** Try it **
Starting with the line containing "photomicrograph of breast" and going on through the line containing "cell carcinoma reveals", return the lines of the data below exactly, and only those.

════

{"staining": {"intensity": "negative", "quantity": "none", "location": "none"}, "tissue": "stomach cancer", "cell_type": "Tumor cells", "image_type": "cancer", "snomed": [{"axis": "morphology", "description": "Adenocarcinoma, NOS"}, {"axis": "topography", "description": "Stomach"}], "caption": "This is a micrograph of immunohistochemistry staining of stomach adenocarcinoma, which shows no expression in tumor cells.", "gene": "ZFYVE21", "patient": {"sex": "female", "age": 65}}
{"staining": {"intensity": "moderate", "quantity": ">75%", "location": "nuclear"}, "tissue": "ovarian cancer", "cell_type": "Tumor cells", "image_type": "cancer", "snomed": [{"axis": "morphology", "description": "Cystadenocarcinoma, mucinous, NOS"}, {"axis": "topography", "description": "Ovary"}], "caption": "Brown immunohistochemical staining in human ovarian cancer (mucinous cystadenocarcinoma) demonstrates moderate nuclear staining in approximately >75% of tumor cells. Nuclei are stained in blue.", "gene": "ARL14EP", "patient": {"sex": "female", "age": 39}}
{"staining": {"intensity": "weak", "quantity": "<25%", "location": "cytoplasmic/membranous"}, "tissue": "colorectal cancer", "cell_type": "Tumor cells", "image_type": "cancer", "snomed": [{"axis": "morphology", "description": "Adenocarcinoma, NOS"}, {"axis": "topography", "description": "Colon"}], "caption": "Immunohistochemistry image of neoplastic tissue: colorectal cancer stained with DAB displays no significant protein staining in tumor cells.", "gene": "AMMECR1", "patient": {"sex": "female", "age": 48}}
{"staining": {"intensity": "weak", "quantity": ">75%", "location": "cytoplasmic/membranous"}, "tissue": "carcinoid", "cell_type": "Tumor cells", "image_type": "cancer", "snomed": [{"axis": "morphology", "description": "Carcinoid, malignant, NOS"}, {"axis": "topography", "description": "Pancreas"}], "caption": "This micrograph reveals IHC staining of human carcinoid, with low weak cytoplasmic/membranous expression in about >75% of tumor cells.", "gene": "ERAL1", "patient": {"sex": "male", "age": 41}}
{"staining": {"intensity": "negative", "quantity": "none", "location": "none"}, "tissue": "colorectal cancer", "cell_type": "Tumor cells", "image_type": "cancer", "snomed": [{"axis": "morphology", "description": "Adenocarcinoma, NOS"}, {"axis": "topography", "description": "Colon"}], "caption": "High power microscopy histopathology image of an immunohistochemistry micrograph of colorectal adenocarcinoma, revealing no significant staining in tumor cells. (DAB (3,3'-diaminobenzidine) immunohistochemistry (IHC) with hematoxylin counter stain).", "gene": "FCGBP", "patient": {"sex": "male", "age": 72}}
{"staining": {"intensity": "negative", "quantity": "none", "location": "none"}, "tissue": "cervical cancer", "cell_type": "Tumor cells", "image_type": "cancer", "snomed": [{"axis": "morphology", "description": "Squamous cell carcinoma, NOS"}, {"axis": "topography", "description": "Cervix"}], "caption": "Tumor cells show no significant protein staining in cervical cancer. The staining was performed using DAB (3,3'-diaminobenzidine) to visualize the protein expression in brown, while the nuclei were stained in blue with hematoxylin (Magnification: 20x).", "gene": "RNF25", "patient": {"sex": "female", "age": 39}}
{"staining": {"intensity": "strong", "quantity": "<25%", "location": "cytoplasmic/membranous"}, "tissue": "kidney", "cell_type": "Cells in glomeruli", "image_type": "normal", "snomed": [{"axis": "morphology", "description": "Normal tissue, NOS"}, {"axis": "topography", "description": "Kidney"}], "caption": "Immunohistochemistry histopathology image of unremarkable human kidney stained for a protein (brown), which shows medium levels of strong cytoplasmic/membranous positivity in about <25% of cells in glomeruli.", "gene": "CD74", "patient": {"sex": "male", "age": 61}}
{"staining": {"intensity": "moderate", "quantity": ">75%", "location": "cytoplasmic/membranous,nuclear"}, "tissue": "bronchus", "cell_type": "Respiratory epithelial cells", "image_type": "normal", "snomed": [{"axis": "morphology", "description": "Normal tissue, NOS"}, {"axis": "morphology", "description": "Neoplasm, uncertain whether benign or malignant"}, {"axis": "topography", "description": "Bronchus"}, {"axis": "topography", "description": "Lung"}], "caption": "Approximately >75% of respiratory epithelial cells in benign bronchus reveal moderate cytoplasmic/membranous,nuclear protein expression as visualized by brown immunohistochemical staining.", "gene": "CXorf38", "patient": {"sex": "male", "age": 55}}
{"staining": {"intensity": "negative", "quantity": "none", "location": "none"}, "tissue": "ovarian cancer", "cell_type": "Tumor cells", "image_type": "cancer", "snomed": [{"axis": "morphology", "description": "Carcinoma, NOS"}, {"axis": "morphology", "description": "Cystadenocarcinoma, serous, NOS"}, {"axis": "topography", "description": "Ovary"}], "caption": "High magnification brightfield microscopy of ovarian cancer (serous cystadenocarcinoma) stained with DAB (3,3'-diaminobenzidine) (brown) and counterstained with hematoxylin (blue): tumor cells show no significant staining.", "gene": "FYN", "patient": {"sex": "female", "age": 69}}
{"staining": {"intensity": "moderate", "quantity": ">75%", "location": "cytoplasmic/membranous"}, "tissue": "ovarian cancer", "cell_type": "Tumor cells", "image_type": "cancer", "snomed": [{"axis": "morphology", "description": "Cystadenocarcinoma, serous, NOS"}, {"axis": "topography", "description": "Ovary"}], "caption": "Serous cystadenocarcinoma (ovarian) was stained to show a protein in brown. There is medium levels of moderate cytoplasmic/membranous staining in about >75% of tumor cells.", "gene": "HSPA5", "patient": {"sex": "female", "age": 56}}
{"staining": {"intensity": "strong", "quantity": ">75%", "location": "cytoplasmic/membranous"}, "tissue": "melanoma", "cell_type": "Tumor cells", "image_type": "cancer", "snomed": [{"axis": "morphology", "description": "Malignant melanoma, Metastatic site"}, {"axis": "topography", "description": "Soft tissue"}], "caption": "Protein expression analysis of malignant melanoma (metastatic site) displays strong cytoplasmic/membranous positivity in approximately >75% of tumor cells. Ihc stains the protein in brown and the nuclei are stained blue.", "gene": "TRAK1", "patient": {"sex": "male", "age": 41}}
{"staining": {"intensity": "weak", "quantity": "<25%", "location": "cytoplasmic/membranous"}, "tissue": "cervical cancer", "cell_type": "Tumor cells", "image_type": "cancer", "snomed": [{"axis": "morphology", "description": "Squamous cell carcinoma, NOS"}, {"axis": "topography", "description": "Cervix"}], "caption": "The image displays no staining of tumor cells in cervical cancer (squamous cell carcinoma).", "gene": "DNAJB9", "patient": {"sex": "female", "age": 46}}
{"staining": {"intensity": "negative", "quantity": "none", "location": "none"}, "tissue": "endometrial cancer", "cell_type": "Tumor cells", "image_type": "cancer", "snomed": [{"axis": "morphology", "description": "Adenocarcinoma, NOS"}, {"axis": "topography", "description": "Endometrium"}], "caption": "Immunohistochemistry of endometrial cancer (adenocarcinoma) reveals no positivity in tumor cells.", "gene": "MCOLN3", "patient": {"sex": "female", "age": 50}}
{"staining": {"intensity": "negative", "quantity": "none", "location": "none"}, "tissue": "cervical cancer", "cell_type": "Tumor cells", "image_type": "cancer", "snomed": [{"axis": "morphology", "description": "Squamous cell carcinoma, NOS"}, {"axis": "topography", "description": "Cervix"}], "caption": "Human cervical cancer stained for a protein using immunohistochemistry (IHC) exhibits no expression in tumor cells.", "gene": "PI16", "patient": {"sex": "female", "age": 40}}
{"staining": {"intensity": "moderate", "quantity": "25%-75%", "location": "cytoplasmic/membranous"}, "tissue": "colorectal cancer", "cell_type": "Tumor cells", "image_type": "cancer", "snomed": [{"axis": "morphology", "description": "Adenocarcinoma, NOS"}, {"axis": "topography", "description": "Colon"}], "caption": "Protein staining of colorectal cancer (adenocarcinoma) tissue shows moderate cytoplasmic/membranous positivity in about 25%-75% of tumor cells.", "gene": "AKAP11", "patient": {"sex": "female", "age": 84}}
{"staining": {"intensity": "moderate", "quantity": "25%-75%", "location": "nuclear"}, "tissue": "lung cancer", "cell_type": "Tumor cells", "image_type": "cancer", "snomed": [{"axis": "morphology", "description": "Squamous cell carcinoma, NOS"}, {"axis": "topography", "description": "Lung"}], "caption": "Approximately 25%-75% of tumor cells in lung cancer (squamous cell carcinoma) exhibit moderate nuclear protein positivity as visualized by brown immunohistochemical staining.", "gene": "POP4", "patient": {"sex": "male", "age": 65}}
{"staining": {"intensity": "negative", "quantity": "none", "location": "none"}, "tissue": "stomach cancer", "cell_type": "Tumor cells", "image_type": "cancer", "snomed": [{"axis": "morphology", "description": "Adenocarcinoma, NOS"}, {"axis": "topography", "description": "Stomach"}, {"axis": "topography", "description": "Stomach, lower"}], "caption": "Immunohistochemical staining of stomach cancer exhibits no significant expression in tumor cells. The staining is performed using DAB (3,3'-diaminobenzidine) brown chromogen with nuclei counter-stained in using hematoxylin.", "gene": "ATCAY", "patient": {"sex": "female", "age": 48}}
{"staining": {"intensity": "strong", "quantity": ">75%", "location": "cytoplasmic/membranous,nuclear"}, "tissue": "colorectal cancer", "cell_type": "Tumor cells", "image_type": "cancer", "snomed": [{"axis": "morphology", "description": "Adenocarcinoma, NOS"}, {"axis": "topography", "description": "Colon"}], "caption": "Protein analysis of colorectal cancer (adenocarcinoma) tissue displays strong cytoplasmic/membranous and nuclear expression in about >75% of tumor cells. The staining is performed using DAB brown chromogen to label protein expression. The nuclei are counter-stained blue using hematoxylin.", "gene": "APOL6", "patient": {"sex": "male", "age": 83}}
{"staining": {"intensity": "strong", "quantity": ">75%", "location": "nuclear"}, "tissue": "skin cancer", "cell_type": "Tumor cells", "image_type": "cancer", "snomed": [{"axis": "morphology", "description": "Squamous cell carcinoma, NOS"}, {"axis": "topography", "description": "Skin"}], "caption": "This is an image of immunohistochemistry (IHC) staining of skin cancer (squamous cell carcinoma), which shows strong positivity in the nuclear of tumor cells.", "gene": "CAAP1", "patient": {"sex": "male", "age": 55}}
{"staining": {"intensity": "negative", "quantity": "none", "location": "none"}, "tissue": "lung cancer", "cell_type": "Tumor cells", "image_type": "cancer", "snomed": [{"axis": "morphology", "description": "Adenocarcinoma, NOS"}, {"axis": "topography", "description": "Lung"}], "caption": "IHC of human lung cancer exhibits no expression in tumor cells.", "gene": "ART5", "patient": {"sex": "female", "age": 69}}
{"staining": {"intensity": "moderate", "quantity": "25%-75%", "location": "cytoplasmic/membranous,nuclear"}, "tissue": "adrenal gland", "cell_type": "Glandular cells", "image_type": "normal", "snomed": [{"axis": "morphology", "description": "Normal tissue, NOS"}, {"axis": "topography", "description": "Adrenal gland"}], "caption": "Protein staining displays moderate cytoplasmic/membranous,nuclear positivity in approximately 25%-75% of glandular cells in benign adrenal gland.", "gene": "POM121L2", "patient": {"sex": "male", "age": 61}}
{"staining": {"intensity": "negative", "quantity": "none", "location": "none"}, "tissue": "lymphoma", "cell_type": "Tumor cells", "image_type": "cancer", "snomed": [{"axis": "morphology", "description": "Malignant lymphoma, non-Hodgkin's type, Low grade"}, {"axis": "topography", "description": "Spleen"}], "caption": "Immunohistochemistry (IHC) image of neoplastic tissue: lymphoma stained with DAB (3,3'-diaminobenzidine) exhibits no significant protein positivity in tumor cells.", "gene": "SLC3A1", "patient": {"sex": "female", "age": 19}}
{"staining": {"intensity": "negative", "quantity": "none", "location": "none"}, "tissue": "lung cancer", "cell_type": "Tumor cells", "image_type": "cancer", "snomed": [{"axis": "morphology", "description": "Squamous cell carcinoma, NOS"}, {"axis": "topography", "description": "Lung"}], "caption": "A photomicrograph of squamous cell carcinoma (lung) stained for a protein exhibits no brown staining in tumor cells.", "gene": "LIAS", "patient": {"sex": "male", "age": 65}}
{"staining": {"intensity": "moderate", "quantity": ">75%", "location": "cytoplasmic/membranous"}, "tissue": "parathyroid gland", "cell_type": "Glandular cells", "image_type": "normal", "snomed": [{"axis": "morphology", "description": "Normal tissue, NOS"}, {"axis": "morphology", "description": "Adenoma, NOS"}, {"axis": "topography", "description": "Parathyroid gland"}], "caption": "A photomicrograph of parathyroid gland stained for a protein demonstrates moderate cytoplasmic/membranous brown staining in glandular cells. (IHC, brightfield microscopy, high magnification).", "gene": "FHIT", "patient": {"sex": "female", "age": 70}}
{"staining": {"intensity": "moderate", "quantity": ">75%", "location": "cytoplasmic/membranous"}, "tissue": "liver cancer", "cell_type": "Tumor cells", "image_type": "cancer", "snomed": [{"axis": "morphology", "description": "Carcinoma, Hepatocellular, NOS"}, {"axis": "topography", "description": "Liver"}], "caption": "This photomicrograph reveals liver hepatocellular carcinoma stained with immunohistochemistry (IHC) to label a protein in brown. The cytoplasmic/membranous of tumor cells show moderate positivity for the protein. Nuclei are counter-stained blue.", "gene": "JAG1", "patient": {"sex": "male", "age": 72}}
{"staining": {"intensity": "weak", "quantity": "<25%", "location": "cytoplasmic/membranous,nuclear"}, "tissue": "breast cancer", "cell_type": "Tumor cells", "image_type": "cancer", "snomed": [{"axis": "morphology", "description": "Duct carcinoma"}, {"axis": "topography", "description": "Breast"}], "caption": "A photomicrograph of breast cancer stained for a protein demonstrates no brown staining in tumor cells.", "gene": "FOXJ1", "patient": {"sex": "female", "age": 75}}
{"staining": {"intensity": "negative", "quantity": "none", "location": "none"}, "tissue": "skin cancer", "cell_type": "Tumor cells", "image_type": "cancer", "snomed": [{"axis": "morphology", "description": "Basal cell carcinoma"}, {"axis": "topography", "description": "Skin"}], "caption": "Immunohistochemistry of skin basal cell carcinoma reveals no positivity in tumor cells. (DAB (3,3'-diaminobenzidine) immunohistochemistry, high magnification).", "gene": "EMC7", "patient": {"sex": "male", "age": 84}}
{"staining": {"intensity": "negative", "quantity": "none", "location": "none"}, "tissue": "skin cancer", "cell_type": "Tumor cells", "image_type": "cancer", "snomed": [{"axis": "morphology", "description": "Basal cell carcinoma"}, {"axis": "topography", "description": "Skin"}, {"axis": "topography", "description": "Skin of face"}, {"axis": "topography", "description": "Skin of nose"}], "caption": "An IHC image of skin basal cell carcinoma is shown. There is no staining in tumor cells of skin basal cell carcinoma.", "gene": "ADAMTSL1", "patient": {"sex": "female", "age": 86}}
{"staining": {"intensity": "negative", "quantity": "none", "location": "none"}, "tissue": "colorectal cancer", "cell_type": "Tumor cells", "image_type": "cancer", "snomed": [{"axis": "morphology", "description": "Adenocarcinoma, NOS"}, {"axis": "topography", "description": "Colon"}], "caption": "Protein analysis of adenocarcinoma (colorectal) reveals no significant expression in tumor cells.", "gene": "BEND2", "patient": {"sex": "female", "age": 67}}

════

** The answer **
{"staining": {"intensity": "weak", "quantity": "<25%", "location": "cytoplasmic/membranous,nuclear"}, "tissue": "breast cancer", "cell_type": "Tumor cells", "image_type": "cancer", "snomed": [{"axis": "morphology", "description": "Duct carcinoma"}, {"axis": "topography", "description": "Breast"}], "caption": "A photomicrograph of breast cancer stained for a protein demonstrates no brown staining in tumor cells.", "gene": "FOXJ1", "patient": {"sex": "female", "age": 75}}
{"staining": {"intensity": "negative", "quantity": "none", "location": "none"}, "tissue": "skin cancer", "cell_type": "Tumor cells", "image_type": "cancer", "snomed": [{"axis": "morphology", "description": "Basal cell carcinoma"}, {"axis": "topography", "description": "Skin"}], "caption": "Immunohistochemistry of skin basal cell carcinoma reveals no positivity in tumor cells. (DAB (3,3'-diaminobenzidine) immunohistochemistry, high magnification).", "gene": "EMC7", "patient": {"sex": "male", "age": 84}}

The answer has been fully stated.